練習課題 —
#1 視覚障害者の就労に関する文書抜粋によると、第31回視覚障害者リハビリテーション研究発表大会はどこで開催されるか。
#2 視覚障害者の就労に関する文書抜粋から、「本年は、視覚障害者の就労の事例を紹介し、今後の支援にどのようにして繋ぐべきかを考える座談会として開催して参ります。」という一文を英語に訳せ。

文書抜粋 —
--------------------

この間、金沢市における視覚障害者の就労の課題について行政機関の皆様とともに課題認識の共有に取り組んでまいりました。特に、行政の関連部署の皆様と対話を重ねる中で、少しずつ議論が深まっていることを実感しております。
本年は、視覚障害者の就労の事例を紹介し、今後の支援にどのようにして繋ぐべきかを考える座談会として開催して参ります。
明年は石川県において第38回国民文化祭と第23回全国障害者芸術文化祭が開催されます。また、これらに先立ち第31回視覚障害者リハビリテーション研究発表大会も金沢市において開催されます。
これを機会に、視覚障害者の自立に向けた支援が、さらに拡大することを願い、本年の取り組みと現状を踏まえ、以下、要望します。
記
医療・福祉の連携
- 眼科医から視覚障害者に対して障害者手帳の申請の案内を徹底すること。

--------------------

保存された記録

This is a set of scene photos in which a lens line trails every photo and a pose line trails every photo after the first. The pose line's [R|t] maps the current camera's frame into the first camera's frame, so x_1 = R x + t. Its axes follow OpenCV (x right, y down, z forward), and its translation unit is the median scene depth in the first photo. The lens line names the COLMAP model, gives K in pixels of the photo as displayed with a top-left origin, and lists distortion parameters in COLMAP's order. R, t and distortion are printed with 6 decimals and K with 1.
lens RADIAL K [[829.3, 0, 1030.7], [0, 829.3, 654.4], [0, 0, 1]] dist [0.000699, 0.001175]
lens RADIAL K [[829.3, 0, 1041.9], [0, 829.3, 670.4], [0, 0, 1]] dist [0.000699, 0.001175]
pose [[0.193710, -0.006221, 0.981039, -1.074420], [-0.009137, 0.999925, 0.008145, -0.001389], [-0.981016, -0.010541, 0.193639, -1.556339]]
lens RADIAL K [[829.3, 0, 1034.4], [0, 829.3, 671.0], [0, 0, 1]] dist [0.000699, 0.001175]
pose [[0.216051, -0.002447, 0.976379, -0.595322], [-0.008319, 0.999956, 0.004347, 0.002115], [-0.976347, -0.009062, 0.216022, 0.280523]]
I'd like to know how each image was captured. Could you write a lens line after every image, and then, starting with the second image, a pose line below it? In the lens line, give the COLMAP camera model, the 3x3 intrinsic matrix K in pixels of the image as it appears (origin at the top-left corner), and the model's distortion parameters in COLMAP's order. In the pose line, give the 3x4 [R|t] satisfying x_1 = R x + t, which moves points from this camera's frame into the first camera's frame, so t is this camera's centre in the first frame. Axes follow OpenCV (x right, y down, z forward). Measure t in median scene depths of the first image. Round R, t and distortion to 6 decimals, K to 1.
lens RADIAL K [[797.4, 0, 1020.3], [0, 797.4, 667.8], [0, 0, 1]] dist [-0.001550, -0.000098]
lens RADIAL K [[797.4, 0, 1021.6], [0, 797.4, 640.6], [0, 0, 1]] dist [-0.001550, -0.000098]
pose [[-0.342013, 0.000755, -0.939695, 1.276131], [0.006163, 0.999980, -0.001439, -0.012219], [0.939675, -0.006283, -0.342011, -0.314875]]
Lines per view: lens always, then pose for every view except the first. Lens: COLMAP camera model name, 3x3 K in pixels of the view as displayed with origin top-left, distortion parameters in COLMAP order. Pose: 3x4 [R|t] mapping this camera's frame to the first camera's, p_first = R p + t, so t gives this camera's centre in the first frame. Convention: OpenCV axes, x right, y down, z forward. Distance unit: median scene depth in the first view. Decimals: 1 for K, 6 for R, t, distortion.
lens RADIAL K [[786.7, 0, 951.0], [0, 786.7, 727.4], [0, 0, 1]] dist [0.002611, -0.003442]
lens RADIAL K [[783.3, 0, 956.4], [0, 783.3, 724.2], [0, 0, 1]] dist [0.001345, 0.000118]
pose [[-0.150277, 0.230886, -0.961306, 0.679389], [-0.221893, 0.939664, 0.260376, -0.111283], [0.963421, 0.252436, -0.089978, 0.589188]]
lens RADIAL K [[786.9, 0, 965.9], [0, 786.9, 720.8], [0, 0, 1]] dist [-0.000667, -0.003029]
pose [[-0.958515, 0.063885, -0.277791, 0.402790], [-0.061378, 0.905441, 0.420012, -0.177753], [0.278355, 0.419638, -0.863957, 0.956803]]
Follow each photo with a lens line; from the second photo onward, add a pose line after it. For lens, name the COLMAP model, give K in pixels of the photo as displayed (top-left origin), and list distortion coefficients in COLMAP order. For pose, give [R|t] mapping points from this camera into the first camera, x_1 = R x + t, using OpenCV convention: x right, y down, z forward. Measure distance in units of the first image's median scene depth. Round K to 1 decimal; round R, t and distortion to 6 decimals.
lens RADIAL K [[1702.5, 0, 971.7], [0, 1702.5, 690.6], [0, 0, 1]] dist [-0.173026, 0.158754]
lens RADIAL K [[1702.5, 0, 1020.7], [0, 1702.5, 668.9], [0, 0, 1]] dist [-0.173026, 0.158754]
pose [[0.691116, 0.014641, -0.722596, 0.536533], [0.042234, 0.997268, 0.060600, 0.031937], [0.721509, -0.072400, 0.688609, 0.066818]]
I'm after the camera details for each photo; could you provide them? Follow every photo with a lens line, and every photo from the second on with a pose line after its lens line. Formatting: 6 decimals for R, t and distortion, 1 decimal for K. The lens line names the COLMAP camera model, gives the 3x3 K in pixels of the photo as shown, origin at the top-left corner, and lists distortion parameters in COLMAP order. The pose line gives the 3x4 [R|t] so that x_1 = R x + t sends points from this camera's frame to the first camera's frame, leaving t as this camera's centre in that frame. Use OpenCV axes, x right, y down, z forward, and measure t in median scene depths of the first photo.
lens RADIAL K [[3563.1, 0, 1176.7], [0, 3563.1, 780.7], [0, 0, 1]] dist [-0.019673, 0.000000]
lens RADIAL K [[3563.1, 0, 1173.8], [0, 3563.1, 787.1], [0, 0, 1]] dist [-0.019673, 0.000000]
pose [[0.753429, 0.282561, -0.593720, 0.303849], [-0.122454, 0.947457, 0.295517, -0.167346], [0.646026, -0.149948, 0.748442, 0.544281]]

--------------------

解答 —
#1 金沢市

#2 This year, we will hold it as a roundtable discussion that presents cases of employment of visually impaired people and considers how these should be connected to future support.